Task brief: Once the pictures are set aside, print the records that follow exactly as written.

Material for this exercise:
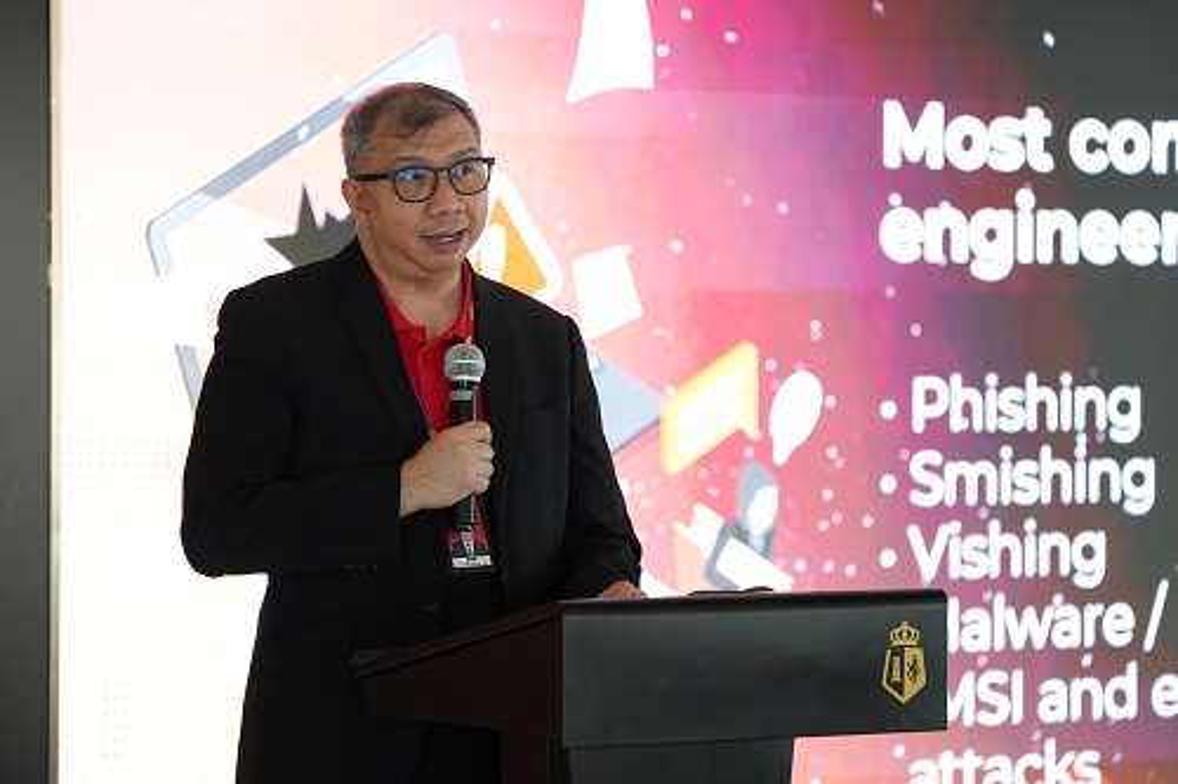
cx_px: 589
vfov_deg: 8.1
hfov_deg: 12.1
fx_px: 5544
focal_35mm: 170
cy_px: 392
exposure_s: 1/320
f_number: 3.2
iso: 3200
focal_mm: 169.5
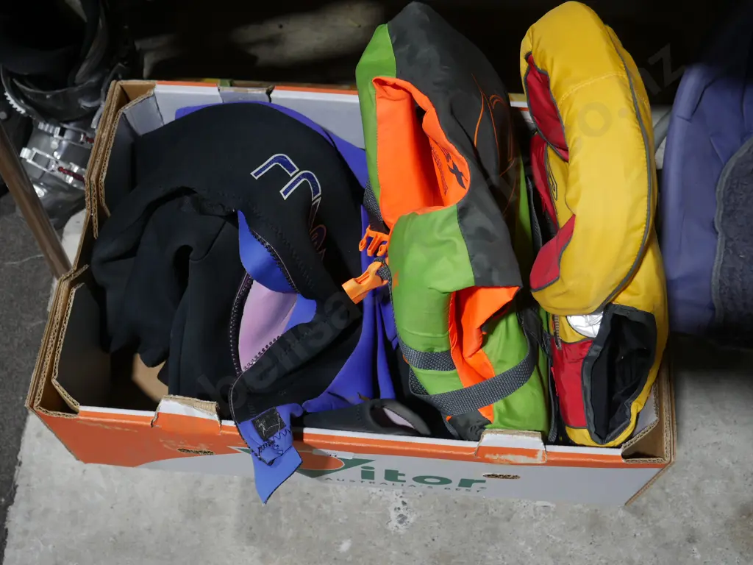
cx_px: 376
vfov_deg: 34.3
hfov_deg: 44.8
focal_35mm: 42
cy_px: 282
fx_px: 914
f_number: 4.6
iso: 400
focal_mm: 21
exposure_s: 1/60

Reply to the task:
cx_px: 589
vfov_deg: 8.1
hfov_deg: 12.1
fx_px: 5544
focal_35mm: 170
cy_px: 392
exposure_s: 1/320
f_number: 3.2
iso: 3200
focal_mm: 169.5
cx_px: 376
vfov_deg: 34.3
hfov_deg: 44.8
focal_35mm: 42
cy_px: 282
fx_px: 914
f_number: 4.6
iso: 400
focal_mm: 21
exposure_s: 1/60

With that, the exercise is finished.